THEORY TIP: Stop manually updating spreadsheets. If you laughed, I am talking to you :) Whenever you have a new process or need to make a change, you MUST research if your EMR can do this task. Your future self will thank you as you stop spending masses amounts of time updating spreadsheets through systems that are already collecting this information. This is an unsustainable model.

#3 Business Systems Are Built Around Staff

Employees will become The System when there is a lack of business systems. This is a very hard task to undo but it is required for the success of your company. The concept is that people manage the systems not BE the system. This is common for a Revenue Cycle Manager position, Administrator, Marketing Rep or any other key position within the company. The risk to this is the employee has leverage over the company as the company would be in serious trouble if that person suddenly left, and it increases the risk for fraudulent activities. Systems based on employees have an increased labor cost and is viewed as a liability if you are trying to sell the company.

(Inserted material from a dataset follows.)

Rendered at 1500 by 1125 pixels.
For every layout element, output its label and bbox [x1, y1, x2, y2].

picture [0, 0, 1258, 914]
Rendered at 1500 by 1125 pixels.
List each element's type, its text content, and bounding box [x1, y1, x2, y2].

A solid business system is transparent at all levels of the company. They are accurate and track Key Performance Indicators including warning signs of bottlenecks productivity, time stamps of employee's actions and flag erroneous patterns. Employees require less training in getting acquainted as well as typically a lesser wage to operate. As stated above, clinics need to be diligent with expenses in navigating the changes in healthcare.

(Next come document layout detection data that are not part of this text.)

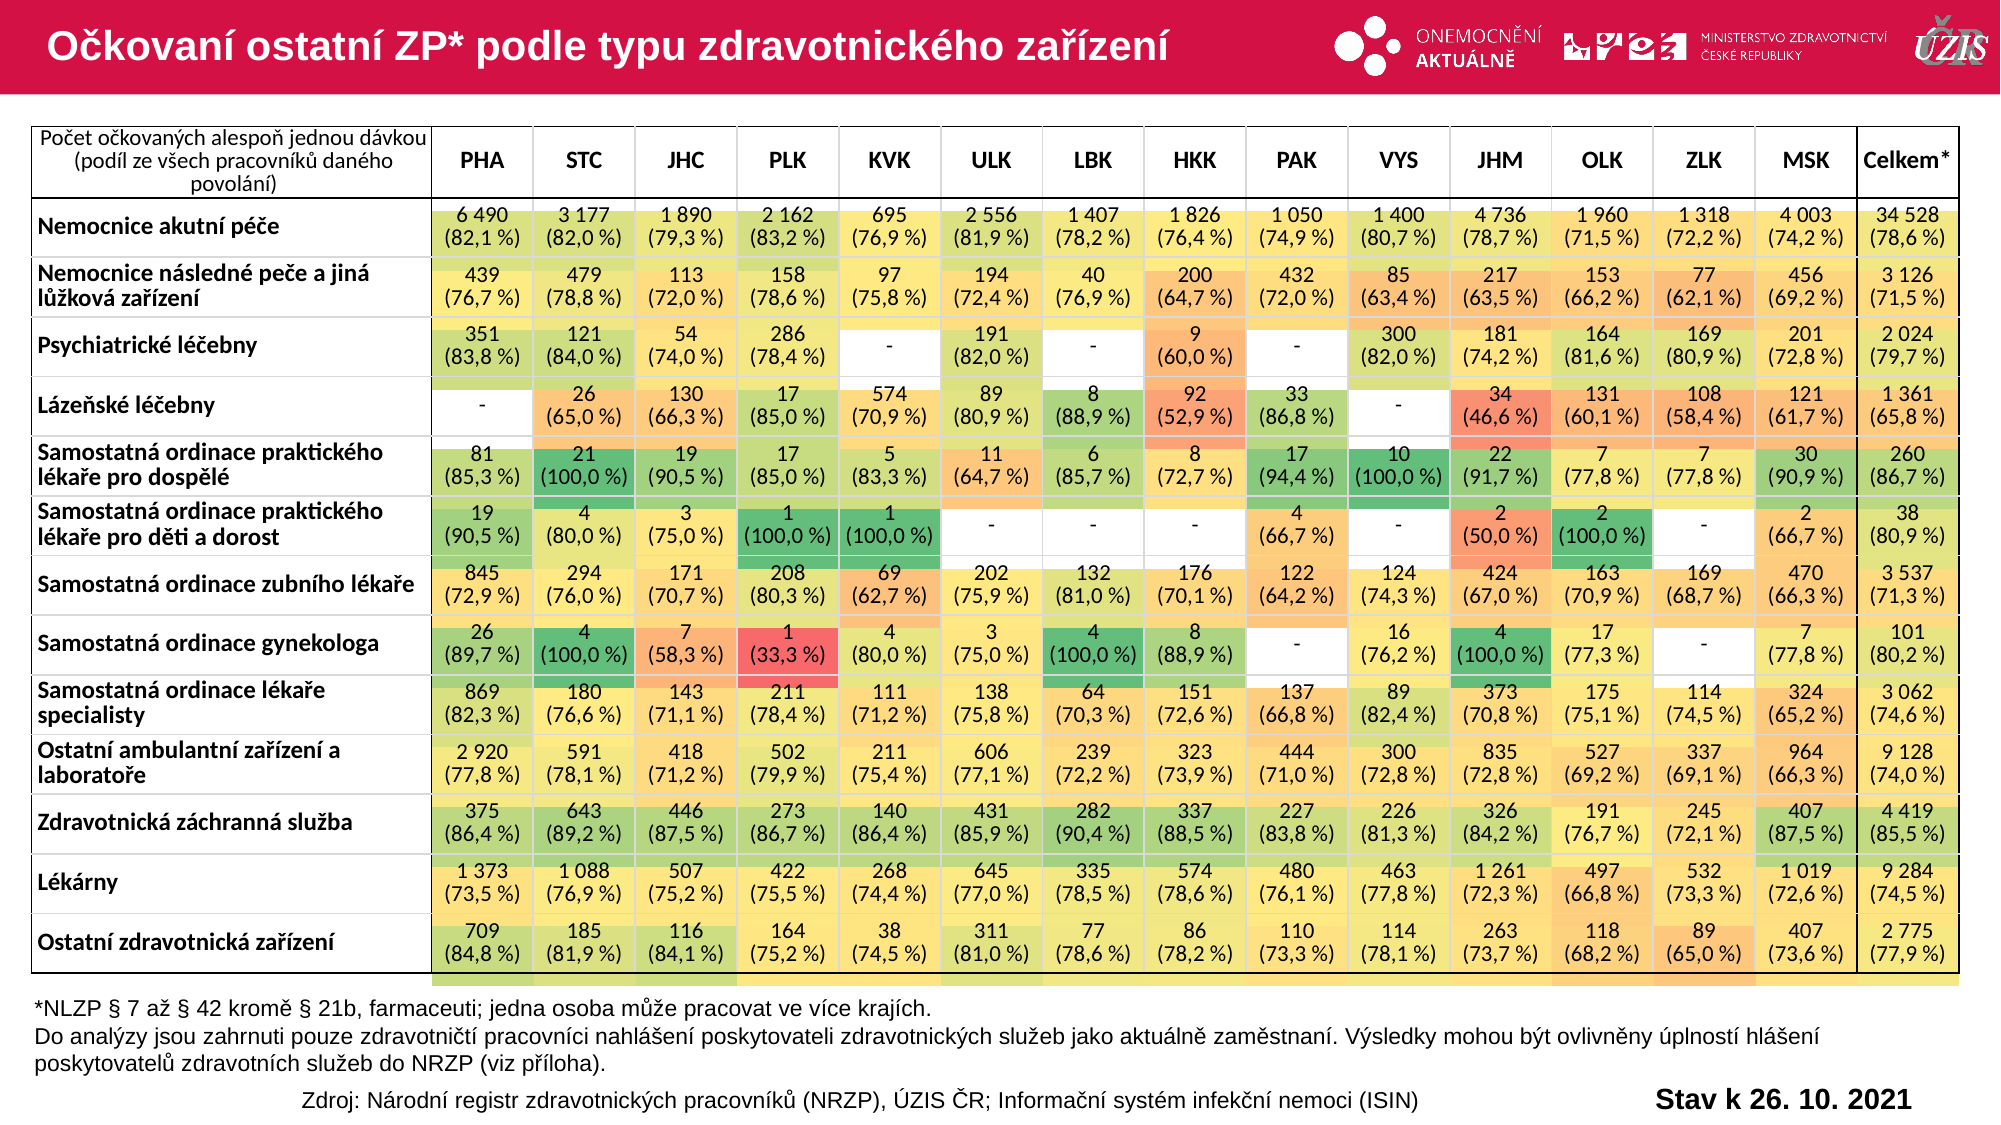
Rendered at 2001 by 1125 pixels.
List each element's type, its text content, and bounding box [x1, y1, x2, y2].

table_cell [636, 735, 736, 793]
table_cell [1145, 735, 1245, 793]
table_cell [1451, 556, 1551, 614]
table_header LBK [1043, 127, 1143, 197]
table_cell [737, 974, 839, 986]
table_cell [636, 497, 736, 555]
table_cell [636, 556, 736, 614]
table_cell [1552, 676, 1652, 734]
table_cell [738, 735, 838, 793]
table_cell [1043, 676, 1143, 734]
table_cell [1857, 974, 1959, 986]
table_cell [1349, 914, 1449, 972]
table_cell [1756, 556, 1856, 614]
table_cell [840, 318, 940, 376]
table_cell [32, 616, 431, 674]
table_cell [1043, 497, 1143, 555]
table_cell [1247, 497, 1347, 555]
table_header MSK [1756, 127, 1856, 197]
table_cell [1654, 377, 1754, 435]
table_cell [1756, 855, 1856, 913]
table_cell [1858, 735, 1958, 793]
picture [1391, 16, 1542, 76]
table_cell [1043, 914, 1143, 972]
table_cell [1756, 616, 1856, 674]
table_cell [636, 377, 736, 435]
table_cell [941, 974, 1043, 986]
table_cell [1654, 616, 1754, 674]
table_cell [1858, 616, 1958, 674]
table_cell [1349, 735, 1449, 793]
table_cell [32, 855, 431, 913]
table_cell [32, 795, 431, 853]
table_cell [432, 855, 532, 913]
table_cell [1654, 556, 1754, 614]
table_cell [840, 258, 940, 316]
table_cell Nemocnice následné peče a jiná lůžková zařízení [32, 258, 431, 316]
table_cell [1349, 676, 1449, 734]
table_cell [840, 437, 940, 495]
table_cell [840, 556, 940, 614]
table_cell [1756, 497, 1856, 555]
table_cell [1552, 795, 1652, 853]
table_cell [1247, 795, 1347, 853]
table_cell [1451, 258, 1551, 316]
table_header KVK [840, 127, 940, 197]
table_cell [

THEORY TIP: Have a candid conversation with your employees who are currently the system. Explain to them that these changes are required because the current processes are unsustainable. Employees who are resistant to this process have a sense of job security within their system, however, they may also feel trapped and not take time off... which leads to burnout. Realign their focus to have the company's best interest at heart and encourage them that their skills and ability will be continually rewarded as they help build a company that will last. They will also be able to take a vacation every once in a while.

Sleep Theory is a healthcare consulting company focused on the business of sleep. Sr. Consultant, Jason Mueller has over 11 years in healthcare administration including ownership and general management in Sleep Clinics and Durable Medical Equipment Companies.